The sub-heading to the piece read “a much-lauded debut novel featuring a faded movie star is a lesson in the limitations of a creative writing course”. Of some descriptive passages, Myerson wrote: “And why exactly are we being told all of this? It’s the first big question that any working novelist must ask of him or herself. Good fiction should feel seamlessly necessary – as if someone has grabbed your wrist and begun to whisper a story so urgently that you have no choice but to listen.
“If a more vivid, elastic and relaxed Sharlene Teo is hiding somewhere beneath all this knotty verbiage and MA creative writing-speak, then I wish her lots of luck – and a much tougher editor – for her next novel.”
The review has attracted widespread comment from authors and editors in the book trade on Twitter. Some have expressed disappointment about the harsh review of a debut novel, while others have weighed in to defend Myerson’s duty to publish an honest review.
Sphere fiction’s editorial director Ed Wood wrote on Twitter: “A lot of people are upset about a successful author dumping on a debut. This is valid: publishing is small, and authors, working in isolation, need each other. However, a review is intended to help readers decide what to read. They must be honest and critical to have worth. The idea that reviews should only ever be positive doesn't work for me. As an editor, however, it makes sense when books pages have been cut and cut and cut in newspapers - with so much great writing to be highlighted, why go for the throat on a debut?”
Novelist Joanne Harris conceded the piece “felt unpleasant”, while Guardian books journalist Sian Cain said that while it was a “rough review for a first-time writer to get”, Myerson’s views as a reviewer should not be “meddled with” to fit an editorial perspective.
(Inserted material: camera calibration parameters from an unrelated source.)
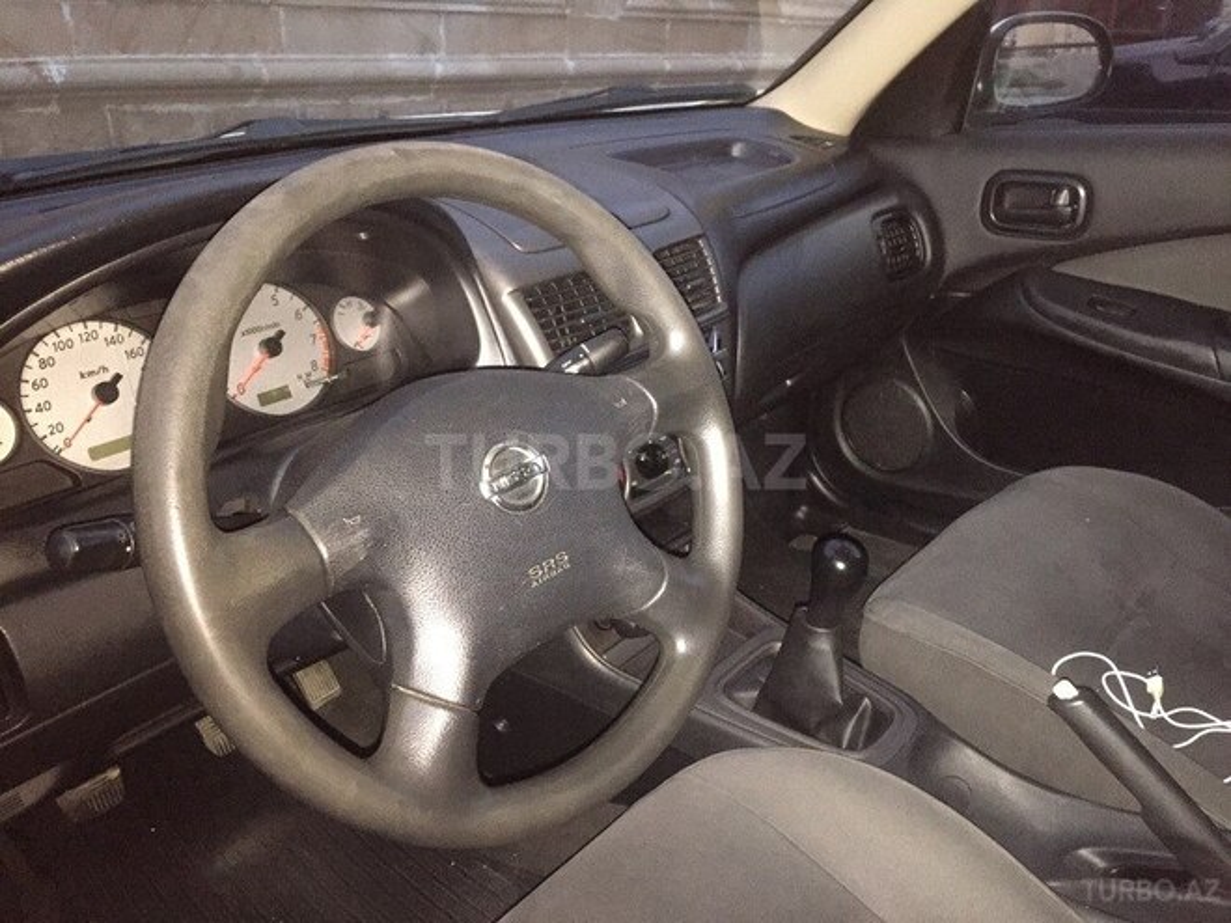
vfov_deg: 48.2
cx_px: 616
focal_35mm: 29
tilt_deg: -21.0
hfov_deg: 61.7
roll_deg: -2.6
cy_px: 462
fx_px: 1031
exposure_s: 1/17
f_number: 2.2
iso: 1250
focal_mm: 4.15
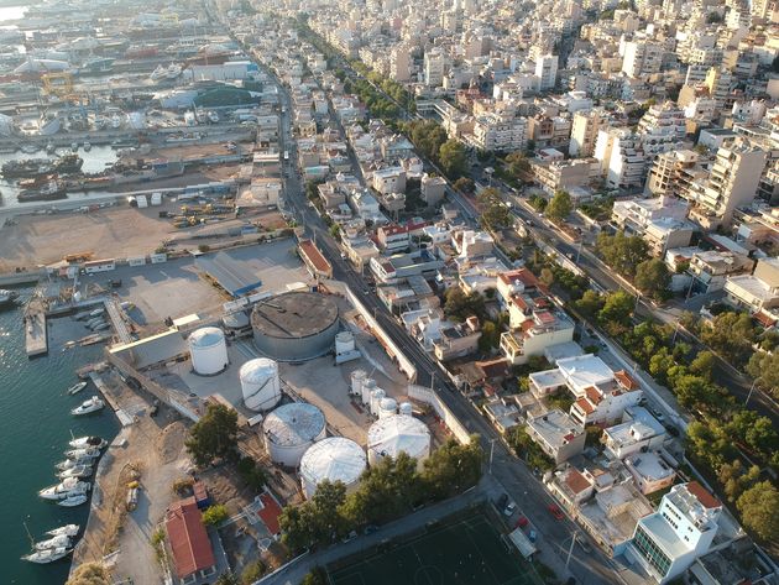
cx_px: 390
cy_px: 292
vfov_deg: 54.9
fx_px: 563
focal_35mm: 25
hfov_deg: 69.4
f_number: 2.6
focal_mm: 4.49
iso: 100
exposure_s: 1/320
Following the controversy, Teo told The Bookseller: “Of course my book isn't perfect and it won't be for everyone, but it seemed more like (Myerson) was critiquing the novel out of her own preconceptions of what constitutes non-MA Creative Writing speak and wrist-grabbing urgency, than on its own terms.”
Her agent, Emma Paterson from RCW, said: “It is vital that criticism engages with the work itself – not the creative writing course it has come from, nor the awards it has won, nor the pre-publication endorsements it has been given. This is especially true given the degree to which physical review space is shrinking.”
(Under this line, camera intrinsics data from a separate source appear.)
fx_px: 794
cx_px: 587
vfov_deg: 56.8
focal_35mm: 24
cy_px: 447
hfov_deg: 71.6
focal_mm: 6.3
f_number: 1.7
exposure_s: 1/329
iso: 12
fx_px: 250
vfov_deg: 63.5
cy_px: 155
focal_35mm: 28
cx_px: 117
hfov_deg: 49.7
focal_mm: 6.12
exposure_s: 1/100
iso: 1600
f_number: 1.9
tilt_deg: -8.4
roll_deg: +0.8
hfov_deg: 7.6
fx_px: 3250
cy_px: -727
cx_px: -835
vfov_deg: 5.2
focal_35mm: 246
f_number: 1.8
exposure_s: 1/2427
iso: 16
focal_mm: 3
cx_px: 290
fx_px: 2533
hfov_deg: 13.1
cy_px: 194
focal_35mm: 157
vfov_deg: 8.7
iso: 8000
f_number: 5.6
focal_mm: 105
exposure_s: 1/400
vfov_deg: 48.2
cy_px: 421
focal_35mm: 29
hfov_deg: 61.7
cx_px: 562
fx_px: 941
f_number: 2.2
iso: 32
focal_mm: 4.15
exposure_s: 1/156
Meanwhile, Sophie Jonathan, senior commissioning editor at Picador, added: “At Picador we publish authors from all sorts of different writing backgrounds, and it doesn't matter at all whether our authors have studied creative writing or not. We want to discover new, exciting voices that readers will respond to and love, and today it seems to me like readers have voted with their feet. The odd bad review is par for the course, but Ponti is an extraordinary novel which has been fantastically well reviewed elsewhere. I'm terribly proud to be publishing Sharlene Teo.”
Myerson does not shy away from honesty in her reviews, writing of Kit de Waal’s new novel The Trick to Time in the Spectator earlier this month that: “Almost every aspect of this well-meaning novel is pedestrian and unconvincing… Bafflingly for a writer whose debut was so acclaimed, de Waal doesn’t seem to have learned the first rule of novel writing: you don’t need to include all that repartee with hairdressers and hotel receptionists. In fact, more than anything, this novel is crying out for a bit of the pace, shape and attitude that comes from being less in thrall to your own inventiveness and more willing simply to edit.”
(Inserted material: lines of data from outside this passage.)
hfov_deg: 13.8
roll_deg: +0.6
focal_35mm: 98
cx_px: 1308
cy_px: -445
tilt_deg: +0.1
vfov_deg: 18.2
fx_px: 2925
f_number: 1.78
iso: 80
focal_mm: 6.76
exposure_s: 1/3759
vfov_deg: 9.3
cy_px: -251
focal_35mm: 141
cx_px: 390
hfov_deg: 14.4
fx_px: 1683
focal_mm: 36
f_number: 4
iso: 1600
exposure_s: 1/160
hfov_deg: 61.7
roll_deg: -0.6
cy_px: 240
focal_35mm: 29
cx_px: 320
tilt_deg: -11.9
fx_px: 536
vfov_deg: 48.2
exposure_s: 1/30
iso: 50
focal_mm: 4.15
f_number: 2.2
Myerson has been contacted for comment through her agent.
Singaporean writer Teo is based in the UK and studied at the University of East Anglia for a PhD in Creative and Critical Writing. In 2012 she was awarded the Booker Prize Foundation Scholarship to undertake an MA in Prose Fiction at UEA, and she is also the recipient of the 2013 David T K Wong Creative Writing Fellowship and the 2014 Sozopol Fiction Fellowship.